Иногда все начиналось с неожиданного признания незнакомца в содеянном (убийство, кража, насилие, измена — словно визитные карточки).
— Поверь, у меня не было иного выхода…
— Верю.
— Топор валялся рядом, шла война, отец вечно пьян, сестра — потаскушка… А я всегда хотел писать… Ты меня понимаешь?
— Очень хорошо.
— И еще звезды… Осенний небосвод. Странные новые горизонты. Мир такой новый и в то же время такой старый. Ходишь, прячешься, промышляешь… меняешь кожу. Каждый день обретаешь новое имя, новое занятие. И вечно бежишь от себя. Понимаешь, о чем я?
— Еще бы!
— По ту сторону экватора, по эту сторону… Ни отдыха, ни покоя. Нигде — никогда — ничего. А за бетонным забором и колючей проволокой — такие праздничные и свободные, такие богатые страны. А ты движешься дальше и дальше. Твоя рука тянется вперед с просьбой, с мольбой о помощи. Но мир глух. Непробиваемо глух. Щелкают затворы, рвутся бомбы, и мужчины, женщины и дети коченеют в лужах стылой крови. Кое-где пробивается цветок. Фиалка, густо удобренная миллионами гниющих трупов. Ты следишь за моей мыслью?
— Да.
— Я совсем свихнулся… свихнулся… свихнулся.
— Понимаю.
В конце концов он берет топор, острый, наточенный, и начинает им махать… раз — слетела голова, раз — рука или нога, потом приходит черед пальцев. Жик-жик-жик. Все равно что рубить капусту. И тогда его начинают ловить. А поймав, пропускают сквозь него электрический ток. Справедливость торжествует. На каждый миллион зарезанных, как свиньи, людей приходится один несчастный злодей, казненный в соответствии с гуманистическими принципами.
Понимаю ли я? Прекрасно понимаю.
Писатель — тот же преступник, судья или палач. Разве я не совершенствовался в обмане долгие годы, начиная с детства? Разве не отмечен всеми пороками средневекового монаха?
Что может быть естественнее, по-человечески понятнее и простительнее, чем приступы ярости одинокого поэта?
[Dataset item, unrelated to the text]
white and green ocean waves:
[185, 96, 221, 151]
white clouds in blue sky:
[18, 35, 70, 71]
А эти бродяги приходят и уходят, когда им заблагорассудится.
Когда рыскаешь по улицам с пустым брюхом, поневоле держишься qui-vive [22]. Инстинктивно знаешь, куда свернуть, что искать, и такого же, как ты, бедолагу мигом признаешь.
Когда все потеряно, вперед выступает душа…
Я всегда считал их переодетыми ангелами. Так оно и было, но я понимал это, когда они уже исчезали. Ангелы редко являются в лучах славы. Ангел может возникнуть в любом образе — хоть выжившего из ума бродяги, выросшего перед тобой на пути. И вдруг оказывается, что он и есть тот самый ключ к заветной двери. И дверь открывается.
Дверь под названием Смерть всегда широко распахнута, и, заглядывая в нее, я понимал, что смерти в нашем понимании нет. Судьи и палачи — тоже плод нашего воображения. Как отчаянно стремился я тогда вернуть утраченное! И добился своего. Вернул все сполна. Раджа, раздевшийся донага. Осталось одно «эго», раздувшееся, как отвратительная огромная жаба. Безумие всего происходящего ошеломило меня. Ничто не берется и не отдается, не прибавляется и не отнимается, не увеличивается и не уменьшается. Мы вечно стоим на одном берегу перед тем же великим океаном. Океаном любви. И так — in perpetuum [23]. Эта любовь — и в сорванном цветке, и в шуме водопада, и в стремительном падении хищной птицы, и в грозных проповедях пророка. Мы движемся по жизни с закрытыми глазами и заткнутыми ушами, ничего не видя и не слыша; разбиваем лбы о степы, хотя открытые двери — рядом; ищем лестницы, забыв, что имеем крылья; молимся Богу, словно Он глух, слеп и находится очень далеко. Неудивительно, что рядом с собой мы не видим ангелов.